● Data in this exercise
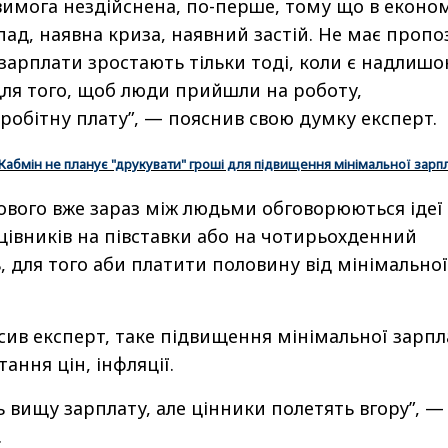
 вимога нездійснена, по-перше, тому що в економ
пад, наявна криза, наявний застій. Не має пропо
 зарплати зростають тільки тоді, коли є надлишо
 для того, щоб люди прийшли на роботу,
робітну плату”, — пояснив свою думку експерт.
Кабмін не планує "друкувати" гроші для підвищення мінімальної зарп
ового вже зараз між людьми обговорюються ідеї
івників на півставки або на чотирьохденний
 для того аби платити половину від мінімальної
осив експерт, таке підвищення мінімальної зарп
ання цін, інфляції.
вищу зарплату, але цінники полетять вгору”, —
.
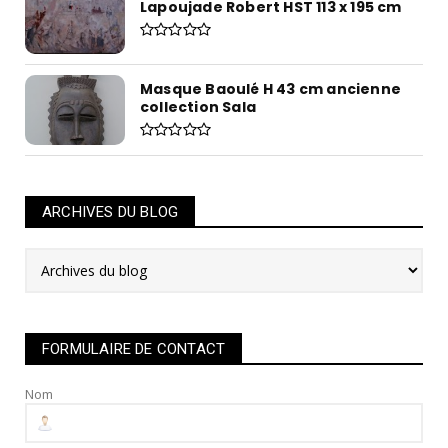
Lapoujade Robert HST 113 x 195 cm
Masque Baoulé H 43 cm ancienne
collection Sala
ARCHIVES DU BLOG
FORMULAIRE DE CONTACT
Nom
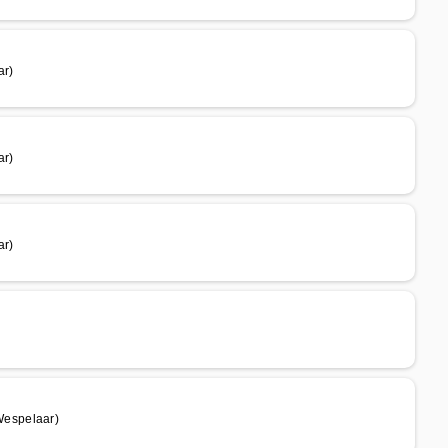
r)
r)
r)
Wespelaar)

● Problem description
With the pictures left out, restate word for word every line of the data above, from the first down to the line that contains "ового вже зараз між людьми обговорюються ідеї".

● Problem solution
 вимога нездійснена, по-перше, тому що в економ
пад, наявна криза, наявний застій. Не має пропо
 зарплати зростають тільки тоді, коли є надлишо
 для того, щоб люди прийшли на роботу,
робітну плату”, — пояснив свою думку експерт.
Кабмін не планує "друкувати" гроші для підвищення мінімальної зарп
ового вже зараз між людьми обговорюються ідеї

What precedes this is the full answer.